Please answer from the passage on restrictions imposed by terms of indebtedness: whose assets are excluded from the pledge of substantially all assets as security under the Bank Credit Agreement?

Given passage →
....

RESTRICTIONS IMPOSED BY TERMS OF INDEBTEDNESS
The Existing Indentures restrict, among other things, the Company's and its
Subsidiaries' (as defined in the Existing Indentures) ability to (i) incur
additional indebtedness, (ii) pay dividends, make certain other restricted
payments or consummate certain asset sales, (iii) enter into certain
transactions with affiliates, (iv) incur indebtedness that is subordinate in
priority and in right of payment to any senior debt and senior in right of
payment to the Existing Notes, (v) merge or consolidate with any other person,
or (vi) sell, assign, transfer, lease, convey, or otherwise dispose of all or
substantially all of the assets of the Company. In addition, the Bank Credit
Agreement contains certain other and more restrictive covenants, including
restrictions on redemption of capital stock, a limitation on the aggregate size
of future acquisitions undertaken without lender consent, a requirement that
certain conditions be satisfied prior to consummation of future acquisitions,
and a limitation on the amount of capital expenditures permitted by the Company
in future years without lender consent. The Bank Credit Agreement also requires
the Company to maintain specific financial ratios and to satisfy certain
financial condition tests. The Company's ability to meet these financial ratios
and financial condition tests can be affected by events beyond its control, and
there can be no assurance that the Company will meet those tests. The breach of
any of these covenants could result in a default under the Bank Credit Agreement
and/or the Existing Indentures. In the event of a default under the Bank Credit
Agreement or the Existing Indentures, the lenders and the noteholders could seek
to declare all amounts outstanding under the Bank Credit Agreement and the
Existing Notes, together with accrued and unpaid interest, to be immediately due
and payable. If the Company were unable to repay those amounts, the lenders
under the Bank Credit Agreement could proceed against the collateral granted to
them to secure that indebtedness. If the indebtedness under the Bank Credit
Agreement or the Existing Notes were to be accelerated, there can be no
assurance that the assets of the Company would be sufficient to repay in full
that indebtedness and the other indebtedness of the Company, all of which rank
senior in right of payment to the Parent Preferred, the Parent Guarantee and the
Parent Debenture Guarantee, if effective. Substantially all of the assets of the
Company and its Subsidiaries (other than the assets of KDSM, Inc.) are pledged
as security under the Bank Credit Agreement. The Subsidiaries (with the
exception of Cresap Enterprises, Inc., KDSM, Inc. and KDSM Licensee, Inc.) also
guarantee the indebtedness under the Bank Credit Agreement and the Existing
Indentures.

....

Dataset entries →
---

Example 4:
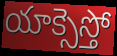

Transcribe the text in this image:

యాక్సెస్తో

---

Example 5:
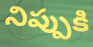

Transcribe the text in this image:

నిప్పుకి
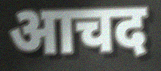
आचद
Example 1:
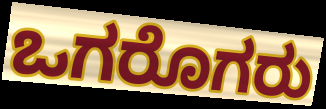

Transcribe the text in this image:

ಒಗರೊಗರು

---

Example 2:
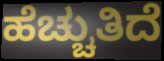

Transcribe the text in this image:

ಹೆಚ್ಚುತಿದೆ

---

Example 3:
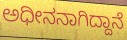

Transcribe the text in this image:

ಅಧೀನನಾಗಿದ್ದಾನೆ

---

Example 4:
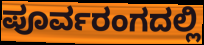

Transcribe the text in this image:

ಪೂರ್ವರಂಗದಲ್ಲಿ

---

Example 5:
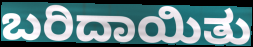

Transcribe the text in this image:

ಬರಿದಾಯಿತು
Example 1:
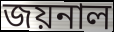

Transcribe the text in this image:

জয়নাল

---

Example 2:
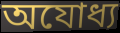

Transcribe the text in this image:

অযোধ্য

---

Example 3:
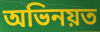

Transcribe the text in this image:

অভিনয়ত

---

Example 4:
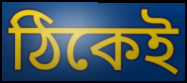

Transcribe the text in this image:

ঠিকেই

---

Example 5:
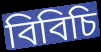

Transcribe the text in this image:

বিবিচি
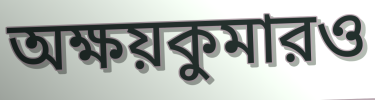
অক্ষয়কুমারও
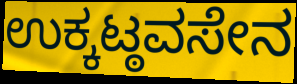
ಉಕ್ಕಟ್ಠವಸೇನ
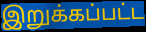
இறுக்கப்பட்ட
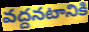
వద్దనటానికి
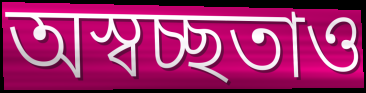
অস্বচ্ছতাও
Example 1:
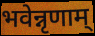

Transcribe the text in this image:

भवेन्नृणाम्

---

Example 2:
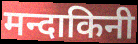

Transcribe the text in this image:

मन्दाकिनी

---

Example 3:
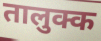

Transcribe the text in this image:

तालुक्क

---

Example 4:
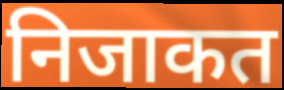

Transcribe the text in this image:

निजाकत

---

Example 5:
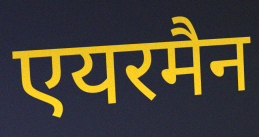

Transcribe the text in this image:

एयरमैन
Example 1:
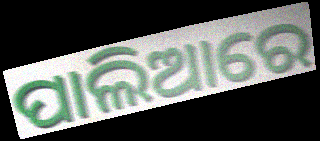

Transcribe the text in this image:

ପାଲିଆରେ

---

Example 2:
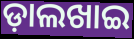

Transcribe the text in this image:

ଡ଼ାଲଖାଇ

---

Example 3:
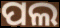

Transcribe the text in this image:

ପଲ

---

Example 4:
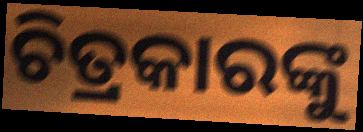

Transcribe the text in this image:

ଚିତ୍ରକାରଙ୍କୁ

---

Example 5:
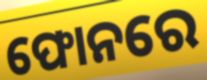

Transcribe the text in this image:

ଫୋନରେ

....

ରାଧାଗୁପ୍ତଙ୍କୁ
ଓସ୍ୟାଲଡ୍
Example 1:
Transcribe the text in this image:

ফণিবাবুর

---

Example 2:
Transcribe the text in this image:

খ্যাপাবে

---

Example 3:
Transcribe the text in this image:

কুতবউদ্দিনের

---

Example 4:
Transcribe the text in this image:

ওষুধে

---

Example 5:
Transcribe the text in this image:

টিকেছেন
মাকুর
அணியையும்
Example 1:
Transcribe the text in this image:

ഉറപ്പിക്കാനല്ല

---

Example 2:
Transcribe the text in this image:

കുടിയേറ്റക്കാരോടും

....

Output below →
The assets of KDSM, Inc.